La récente
décision du Vatican d’entamer une procédure pour
la béatification de Pie XII a suscité une levée
de boucliers dans certains courants de l’opinion juive.
Si l’on
peut en comprendre la raison dans l’arène politique on
en comprend moins ses fondements dans l’arène de la religion.
Il y a en effet peut être du côté juif des attentes
envers la Papauté et plus largement le christianisme qui sont
irréalistes.

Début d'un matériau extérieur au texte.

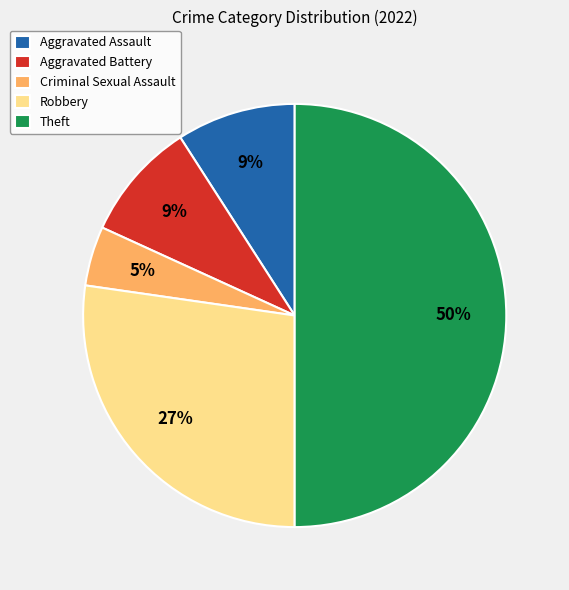

The Aggravated Battery slice represents 9% of the pie. True or false?

True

Les Juifs ne constituent nullement une église
du christianisme pour qu’ils se sentent engagés par les
positions du Vatican au point de réclamer et d’exiger.
« Les Juifs sont nos frères aînés »
avait dit Jean Paul II. Certes, même si c’est une façon
amicale de parler de l’antériorité révolue
du judaïsmes, mais ce sont des frères séparés.

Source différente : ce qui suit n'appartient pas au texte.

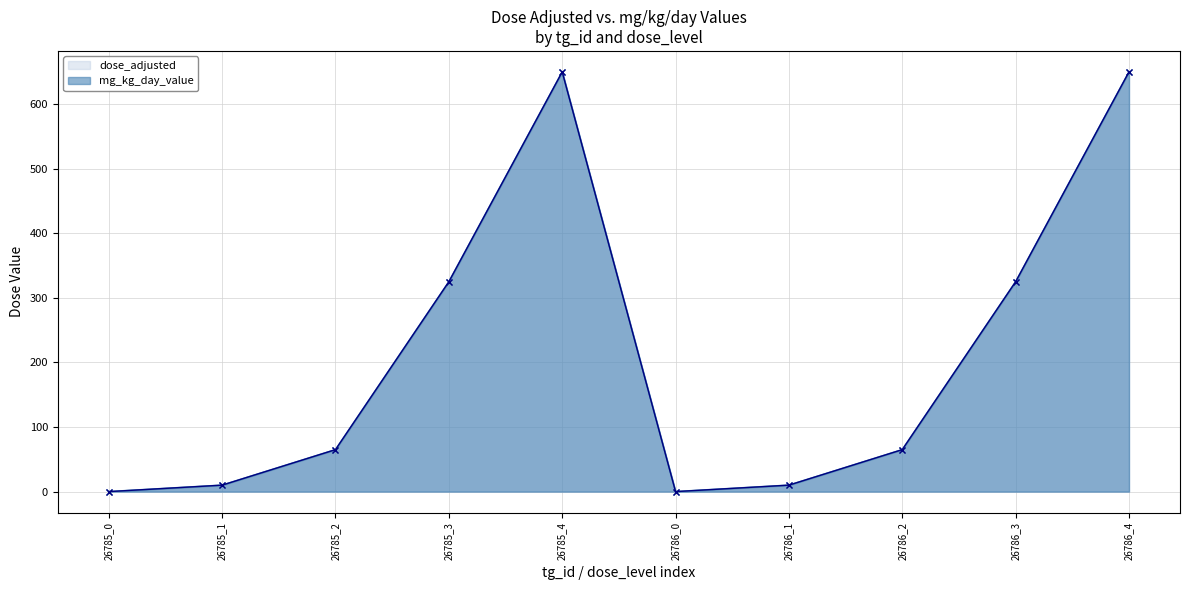

What is the maximum value shown in the chart?

650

Le judaïsme n’est pas le christianisme et vice versa.
L’Église
est un pouvoir qui défend ses propres intérêts
et il faut connaître dans ses fondements l’identité
chrétienne pour savoir qu’elle a un problème structurel
dans son rapport au judaïsme et au peuple juif, qui ne pourra
pas changer sous peine de n’être plus ce qu’elle
est. Si, sur le plan religieux, le rapport possible est extrêmement
limité, il en est autrement sur le plan politique, non pas,
donc, le plan théologique mais celui du rapport des identités
dans l’arène publique.
Ce côté
semble avoir totalement échappé aux activistes du dialogue
judéo-chrétien alors qu’il est le plus important
pour les Juifs aujourd’hui. Or, de ce côté, il
y a beaucoup à dire. Je remarque que, comme pour le voyage
de Benoît XVI en Israël et en Cisjordanie, les leaders
d’opinion n’ont comme prisme de regard que la mémoire
de la Shoa. L’attention s’était alors fixée
sure la visite du pape à Yad VaShem et pas du tout, comme je
l’avais fait remarquer dans un éditorial antérieur,
sur ses déclarations aux Palestiniens tout à fait partiales
et aux profondes conséquences pour la nature de la reconnaissance
de l’État d’Israël par le Vatican.
C’est la
même chose cette fois-ci : on se focalise sur Pie XII mais on
ne dit rien sur la politique papale qui s’annonce concernant
le sort des chrétiens dans les pays d’Islam. Le Vatican
s’alarme, après un long silence diplomatique, sur leur
extinction programmée et les persécutions et les massacres
dont ils sont l’objet dans de nombreux pays. Et que trouve-t-il
pour expliquer leur situation ? Non pas l’intolérance
de sociétés où le fondamentalisme fait rage mais
le conflit israélo-palestinien, dénonçant «
l’occupation israélienne de territoires palestiniens
» qui rend la vie difficile aux chrétiens. Qu’en
est-il des massacres au Nigéria, il y a quelques jours, aux
Philippines, au Pakistan, des attentats contre les Coptes en Égypte,
des persécutions en Algérie ?
Sans compter que
le Vatican se rend coupable d’un négationnisme, conscient
ou inconscient : celui de l’expulsion ou de l’exclusion
du judaïsme sépharade de 10 pays arabo-musulmans de 1940
à 1970, signe avant coureur de la poussée vers la sortie
des Arabes chrétiens aujourd’hui et de ce que bientôt
le monde musulman ne comportera plus de non musulmans.
La boucle est
bouclée : l’élément qui infirme l’idée
que le conflit israélo-palestinien résulte de l’occupation
est élidée pour renforcer l’accusation d’Israël
comme fauteur de troubles.
Voilà où
est le scandale de la position du Vatican.
*Éditorial
sur Radio J le vendredi 22 janvier 2010.